WASHINGTON (Reuters) - Republicans turned up the heat on President Barack Obama’s energy policies on Tuesday, hammering an election-year issue that they view as his weak spot amid rising gasoline prices.
House of Representatives Speaker John Boehner, the top Republican in Congress, wrote to Obama to urge him to approve a controversial oil pipeline and fulfill a promise of an “all of the above” approach to ease dependence on foreign oil.
Republicans have intensified their attacks on the Democratic president’s energy policies in recent days, blaming them for higher pump prices that could hurt Obama’s re-election prospects in the November 6 face-off against the eventual Republican presidential nominee.
“To provide greater energy security, I would urge you to change course and expeditiously approve the pipeline permit as soon as the application has been filed,” Boehner said in a letter to Obama, a copy of which was seen by Reuters.
However, the White House said it was wrong to suggest that TranCanada Corp’s proposed Keystone XL crude oil pipeline could quickly help bring down prices at the pump.
“That’s the kind of empty promise that politicians make when we face hikes in the global price of oil that is really dishonest,” said White House press secretary Jay Carney.
Gas prices rose 7 cents in the week to February 24 to a national average of $3.60 a gallon [nL2E8DSA5D] and in some parts of the country are much higher, creating a drag on household budgets that could sap an economic recovery that appears to be underway.

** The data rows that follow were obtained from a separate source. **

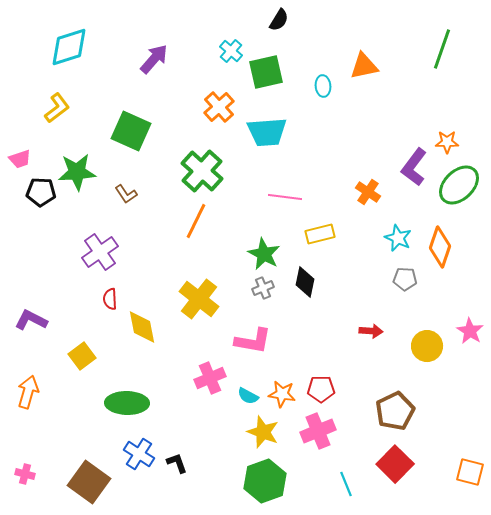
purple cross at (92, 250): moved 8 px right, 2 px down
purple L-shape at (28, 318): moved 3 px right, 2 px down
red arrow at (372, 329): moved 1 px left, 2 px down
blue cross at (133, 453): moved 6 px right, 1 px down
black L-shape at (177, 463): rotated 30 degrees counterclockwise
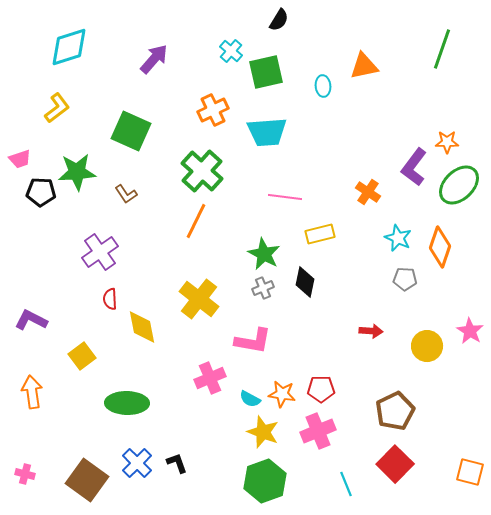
orange cross at (219, 107): moved 6 px left, 3 px down; rotated 16 degrees clockwise
orange arrow at (28, 392): moved 4 px right; rotated 24 degrees counterclockwise
cyan semicircle at (248, 396): moved 2 px right, 3 px down
blue cross at (139, 454): moved 2 px left, 9 px down; rotated 12 degrees clockwise
brown square at (89, 482): moved 2 px left, 2 px up
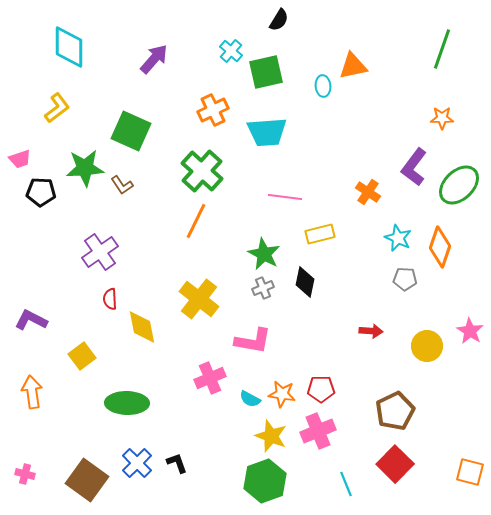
cyan diamond at (69, 47): rotated 72 degrees counterclockwise
orange triangle at (364, 66): moved 11 px left
orange star at (447, 142): moved 5 px left, 24 px up
green star at (77, 172): moved 8 px right, 4 px up
brown L-shape at (126, 194): moved 4 px left, 9 px up
yellow star at (263, 432): moved 8 px right, 4 px down
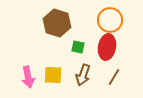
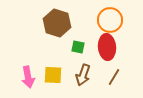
red ellipse: rotated 15 degrees counterclockwise
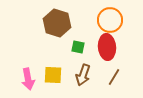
pink arrow: moved 2 px down
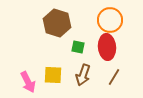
pink arrow: moved 3 px down; rotated 15 degrees counterclockwise
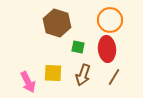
red ellipse: moved 2 px down
yellow square: moved 2 px up
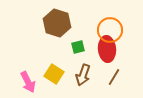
orange circle: moved 10 px down
green square: rotated 24 degrees counterclockwise
yellow square: moved 1 px right, 1 px down; rotated 30 degrees clockwise
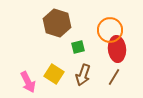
red ellipse: moved 10 px right
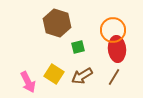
orange circle: moved 3 px right
brown arrow: moved 1 px left, 1 px down; rotated 40 degrees clockwise
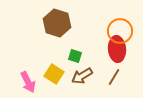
orange circle: moved 7 px right, 1 px down
green square: moved 3 px left, 9 px down; rotated 32 degrees clockwise
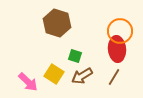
pink arrow: rotated 20 degrees counterclockwise
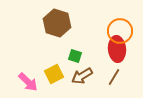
yellow square: rotated 30 degrees clockwise
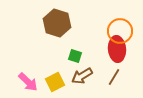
yellow square: moved 1 px right, 8 px down
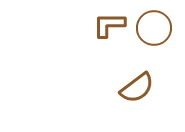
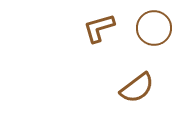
brown L-shape: moved 10 px left, 3 px down; rotated 16 degrees counterclockwise
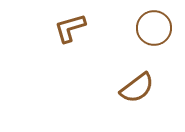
brown L-shape: moved 29 px left
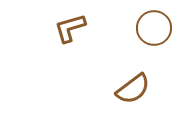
brown semicircle: moved 4 px left, 1 px down
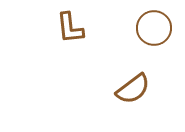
brown L-shape: rotated 80 degrees counterclockwise
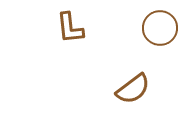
brown circle: moved 6 px right
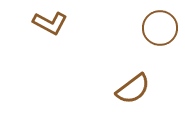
brown L-shape: moved 20 px left, 5 px up; rotated 56 degrees counterclockwise
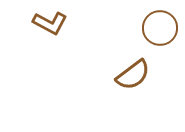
brown semicircle: moved 14 px up
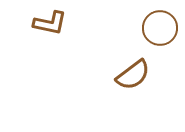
brown L-shape: rotated 16 degrees counterclockwise
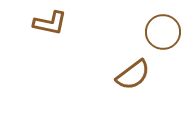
brown circle: moved 3 px right, 4 px down
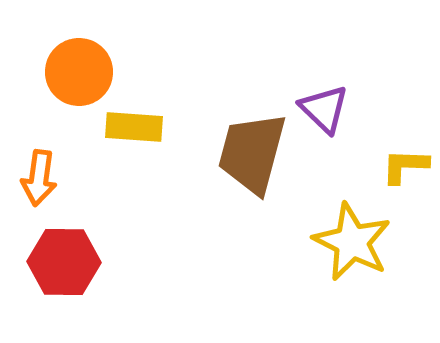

A poll published by IBOPE Zogby International found 54 percent of those surveyed had cut back on driving as a result of high gas prices and almost half had trimmed spending. The poll found people were somewhat more inclined to blame Congress for the increase in fuel costs than Obama, but the public’s anger still represents a potent campaign weapon.
Steny Hoyer, the No. 2 Democrat in the House, said he was “concerned about the impact it has on the administration,” acknowledging a threat to Obama’s re-election prospects that has been aggressively seized by his opponents.
Republican candidates vying to face Obama in November have vowed to do a better job of holding gas prices down, and Senate Minority Leader Mitch McConnell, accused the White House of trying to deflect blame for increased pain at the pump.
“Make no mistake: the rising price of gasoline isn’t simply the result of forces we can’t control. It is, to a large extent, the result of a vision that this president laid out even before he was elected to office,” McConnell said in a Senate speech.
The White House has emphasized record levels of domestic oil production. But Boehner argued that production flowed from policies put in place by Republican President George W. Bush, and called on Obama to back legislation to expand domestic exploration.
Obama last month rejected the Keystone XL pipeline, which was to run through environmentally sensitive areas of Nebraska from the U.S.-Canadian border.
On Monday, the White House said it welcomed a fresh proposal by TranCanada to build a southern leg of the pipeline and refile an application for the northern part of the route.
That may help blunt the Republican attacks over the pipeline, but Boehner said the country could not afford to take its time.
“The current turmoil in the Middle East and its effect on gas prices reminds us how dangerous it is to rely so much on that region for our energy supply,” he said. “We can’t wait for this project to get started.”